The panel this month was comprised of arts writers Ann Klefstad and Christa Lawler, and Jamie Ratliff, who teaches art history at the U, with our moderator being freshman ARAC Executive Director Drew Digby, who earlier in his career spent a decade as a journalist.

At the beginning of the meeting Tim White brought up the idea of recording the meetings so that we might have a historical record available for the future. In a sense it would provide a snapshot of this moment in our community history as well as a reference point that we can re-visit. A concern was raised that recording the meetings could potentially dampen open exploration of sensitive subject matter. Ultimately, the group seemed to accept the adoption of Tim's idea for the next meeting.

After introductions we opened the session with an observation exercise in the John Steffl Gallery in front of one of the paintings in the current Art of Grief show titled A Figure Scape by Diane Bywaters. Jamie Ratliff led the exercise, asking us to write down on a sheet of paper what we saw when we looked at this large painting comprised of human figures of various races and genders as well as skeletons. "What do you see?" After a short period of time in which we were all busy scrutinizing and scribbling she then asked, "What is the artist's intent?"

Ratliff then led a discussion that began with the point that writing is a form of translation. The starting point is the work itself, what the artist has done, not simply how I feel about it. (This point was later reiterated by Ann Klefstad in the subsequent discussion.)

When we returned to the board room Drew Digby led a Q&A with the panel that circled around our theme from various angles.  Here are a few of the takeaways for me personally that came out of the discussion.

-- Sharon Moen said, "I write for an audience." In other words, who I am writing for dictates to some extent how I write, how I say it. Jamie Ratliff concurred that after making a formal analysis of a work the actual writing has to be restructured based on who you are writing for.

-- Ann Klefstad stated that her aim is to write about the art itself. "My job as critic is to raise peoples' interest" in the work. Her focus is on the work itself. As a writer she strives to become familiar with and really know the artist's work. The artist statement is not important to her.

-- Jamie Ratliff, on the other hand, always considers the artist statement and writings. The contrasting approaches showed that there is no one correct answer in writing about art. (Christa also reads everything, she said.)
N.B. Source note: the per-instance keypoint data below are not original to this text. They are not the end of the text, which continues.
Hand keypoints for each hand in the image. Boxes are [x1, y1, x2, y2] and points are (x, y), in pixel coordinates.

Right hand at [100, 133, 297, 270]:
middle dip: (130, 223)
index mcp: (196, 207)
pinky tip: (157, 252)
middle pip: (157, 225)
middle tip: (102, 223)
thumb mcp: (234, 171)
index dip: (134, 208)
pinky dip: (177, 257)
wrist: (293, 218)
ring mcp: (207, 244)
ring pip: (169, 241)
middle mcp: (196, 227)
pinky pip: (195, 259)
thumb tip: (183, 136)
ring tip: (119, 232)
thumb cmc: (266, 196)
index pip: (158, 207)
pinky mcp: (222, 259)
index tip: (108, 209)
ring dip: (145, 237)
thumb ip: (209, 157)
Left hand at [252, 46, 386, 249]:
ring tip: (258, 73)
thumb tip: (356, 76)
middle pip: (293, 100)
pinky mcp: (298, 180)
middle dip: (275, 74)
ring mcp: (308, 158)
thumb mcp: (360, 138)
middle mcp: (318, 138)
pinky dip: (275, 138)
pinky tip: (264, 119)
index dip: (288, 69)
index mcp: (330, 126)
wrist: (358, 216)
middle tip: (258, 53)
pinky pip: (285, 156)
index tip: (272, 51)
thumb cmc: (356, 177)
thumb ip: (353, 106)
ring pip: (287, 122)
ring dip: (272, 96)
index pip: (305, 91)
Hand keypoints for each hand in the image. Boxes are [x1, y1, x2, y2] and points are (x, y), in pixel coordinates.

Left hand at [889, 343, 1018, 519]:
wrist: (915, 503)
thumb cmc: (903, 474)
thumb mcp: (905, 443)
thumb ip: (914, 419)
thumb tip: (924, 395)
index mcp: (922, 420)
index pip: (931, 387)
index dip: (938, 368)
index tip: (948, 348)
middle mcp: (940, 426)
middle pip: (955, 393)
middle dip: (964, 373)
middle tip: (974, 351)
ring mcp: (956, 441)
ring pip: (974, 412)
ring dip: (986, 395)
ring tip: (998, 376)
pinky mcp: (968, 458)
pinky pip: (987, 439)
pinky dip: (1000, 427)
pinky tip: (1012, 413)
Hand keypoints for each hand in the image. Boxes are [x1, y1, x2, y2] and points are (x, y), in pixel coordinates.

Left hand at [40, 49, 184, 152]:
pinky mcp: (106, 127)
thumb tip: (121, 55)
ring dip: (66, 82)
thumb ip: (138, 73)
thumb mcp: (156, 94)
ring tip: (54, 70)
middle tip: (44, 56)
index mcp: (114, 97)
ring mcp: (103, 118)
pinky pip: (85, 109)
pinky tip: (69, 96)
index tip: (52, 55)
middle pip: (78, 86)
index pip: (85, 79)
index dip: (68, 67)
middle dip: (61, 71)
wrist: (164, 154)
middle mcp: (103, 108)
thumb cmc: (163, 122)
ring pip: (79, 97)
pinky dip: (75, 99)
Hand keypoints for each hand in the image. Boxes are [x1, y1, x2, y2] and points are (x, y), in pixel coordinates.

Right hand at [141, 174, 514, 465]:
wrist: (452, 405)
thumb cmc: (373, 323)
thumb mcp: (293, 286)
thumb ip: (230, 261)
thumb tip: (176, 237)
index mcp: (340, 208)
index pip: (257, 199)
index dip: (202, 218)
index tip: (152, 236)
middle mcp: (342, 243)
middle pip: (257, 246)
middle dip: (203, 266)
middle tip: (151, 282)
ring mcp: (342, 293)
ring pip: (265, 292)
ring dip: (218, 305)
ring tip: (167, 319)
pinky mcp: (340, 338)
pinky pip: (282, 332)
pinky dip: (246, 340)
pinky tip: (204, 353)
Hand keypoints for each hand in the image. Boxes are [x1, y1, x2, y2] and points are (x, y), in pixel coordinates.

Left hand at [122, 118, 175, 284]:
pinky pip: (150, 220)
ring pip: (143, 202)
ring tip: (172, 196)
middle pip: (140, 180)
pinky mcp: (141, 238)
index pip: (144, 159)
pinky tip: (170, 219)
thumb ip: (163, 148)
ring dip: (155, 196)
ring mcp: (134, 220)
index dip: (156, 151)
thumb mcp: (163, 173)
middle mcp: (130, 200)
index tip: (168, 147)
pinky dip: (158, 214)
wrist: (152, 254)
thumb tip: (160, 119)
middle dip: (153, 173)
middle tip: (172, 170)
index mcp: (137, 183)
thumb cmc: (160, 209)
-- The panel was asked about their approach to the large piece the rest of us wrote notes about. Jamie's theme would include something about gender and race, and about the representation of women and men. She would bring in context and perhaps reference Gauguin, Degas and the objectivization of women. Ann noted that she would discuss painting and drawing styles. Christa would write about it in the context of the show about Grief. "Always look for a moment of entry."

-- In response to a question from Drew about writer's block, Jamie stated that she writes in the middle of the night, a period of time when there are fewer distractions. Ann stated that she writes out of economic necessity. "Economic panic" doesn't allow her the luxury of writers block.


* * * *
In addition to the panel discussion we each received a useful handout that provided elements and principles for discussing art. Concepts like form, content and context were defined, as well as some general guidelines on the principles of design. Understanding principles of visual language are an integral part of arts writing, principles that help us better define what we are observing like the rhythms, patterns, visual movement, proportionality, variety, emphasis contrast, unity or disunity, and harmony or discord... all of it useful information.

My initial response to the discussion portion of the meeting was that the time went too fast, and the topics raised were interesting but insufficiently explored. I left hungry for further discussion, and believe others may have as well. The good part of this is that these meetings seem to be stimulating the possibility of greater dialogue outside the constraints of the ninety minutes we've been temporarily shoehorned into.

In short, the meetings are creating an appetite for more dialogue. And that's a good thing.